The researchers conclude that early initiation of ART in patients with CD4+ T-cell counts <50 per/mm3 increased AIDS-free survival, whilst delaying the start of ART to the first 4 weeks of the continuation phase of TB treatment in those with higher CD4+ T-cell counts reduced the risks of IRIS and other adverse events related to ART without increasing the risk of AIDS or death.

 

According to an editorial, these studies provide important evidence to guide clinicians treating patients with HIV-associated TB by showing that earlier initiation of ART appears to be beneficial in patients with TB in whom immunosuppression is advanced, but this benefit is at the expense of an increase in the risks of IRIS and of adverse events that lead to the switching of ART drugs. However, in patients with higher CD4+ T-cell counts, the authors suggest that “the benefit of early ART is less clear, and it may be reasonable to delay ART until the continuation phase of TB treatment in order to simplify treatment and reduce the risk of complications.” The note one caveat to these findings being that the majority of the patients had pulmonary TB which has a reasonably good prognosis, in the absence of drug resistance; IRIS in this group is rarely life-threatening, but in those with more severe forms of disease, such as TB meningitis, mortality is much higher and intracranial IRIS may prove fatal.
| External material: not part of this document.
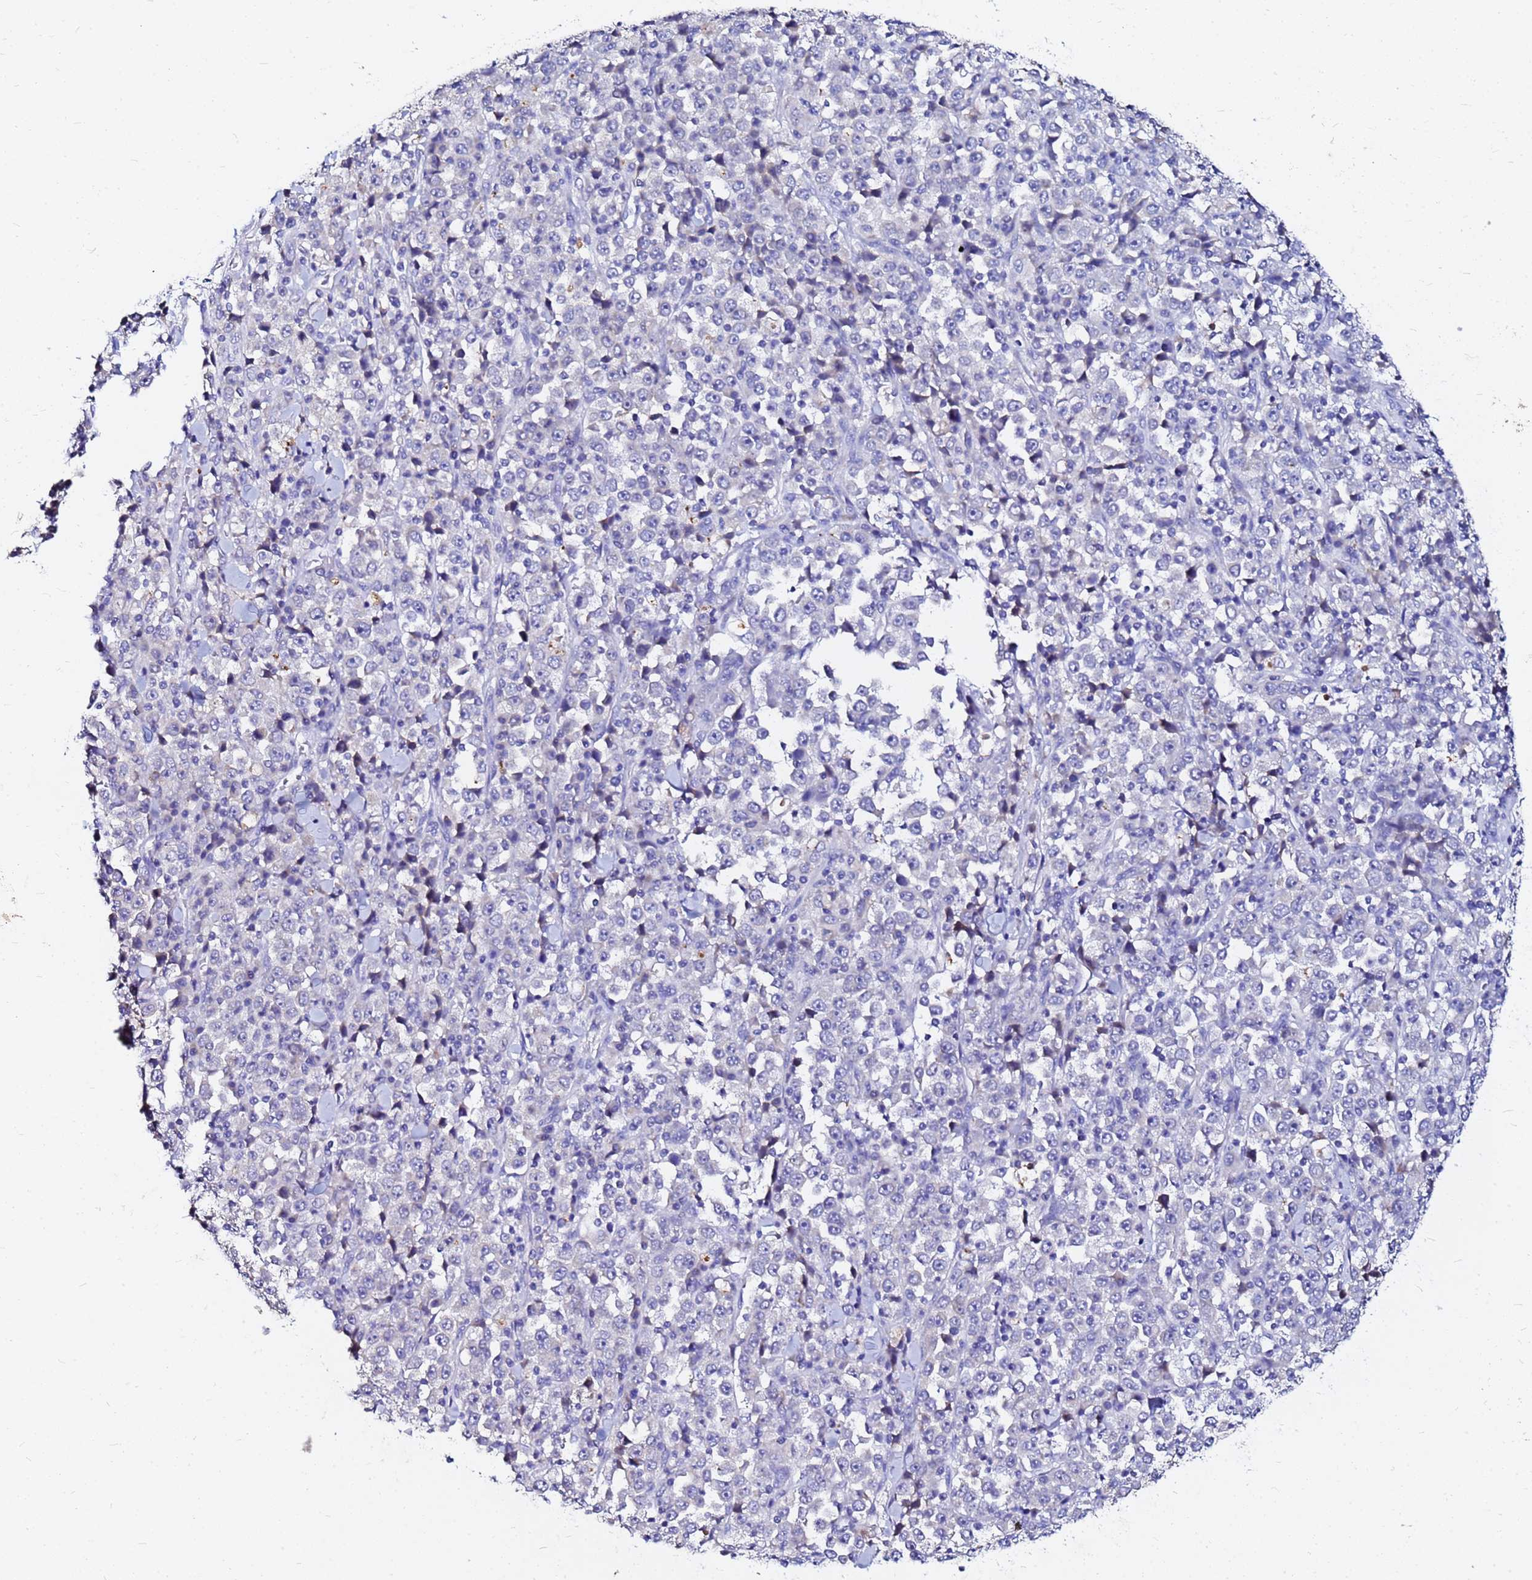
{"staining": {"intensity": "negative", "quantity": "none", "location": "none"}, "tissue": "stomach cancer", "cell_type": "Tumor cells", "image_type": "cancer", "snomed": [{"axis": "morphology", "description": "Normal tissue, NOS"}, {"axis": "morphology", "description": "Adenocarcinoma, NOS"}, {"axis": "topography", "description": "Stomach, upper"}, {"axis": "topography", "description": "Stomach"}], "caption": "IHC photomicrograph of stomach cancer (adenocarcinoma) stained for a protein (brown), which reveals no staining in tumor cells. Nuclei are stained in blue.", "gene": "FAM183A", "patient": {"sex": "male", "age": 59}}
Therefore, the optimal time to initiate ART in patients with HIV-associated TB may depend not only on the degree of immunosuppression but also on the site of disease.

 

The editorial also discusses a number of practical issues to consider when treating such patients outside of research settings, such as the difficulty in diagnosing TB in this patient population, the high pill burden associated with treatment with multiple antiTB drugs, ART, and antimicrobial prophylaxis, as well as possible drug interactions and adverse effects,. Treatment may also be complicated by the need to treat multidrug-resistant or extensively drug-resistant TB, drug-resistant HIV infection, or both, which would require even more complex regimens that may be less well tolerated. The authors conclude nevertheless that “despite these caveats, these data provide support for the earlier initiation of ART in patients coinfected with HIV and TB who have advanced immunosuppression, apart from those who present with tuberculous meningitis.”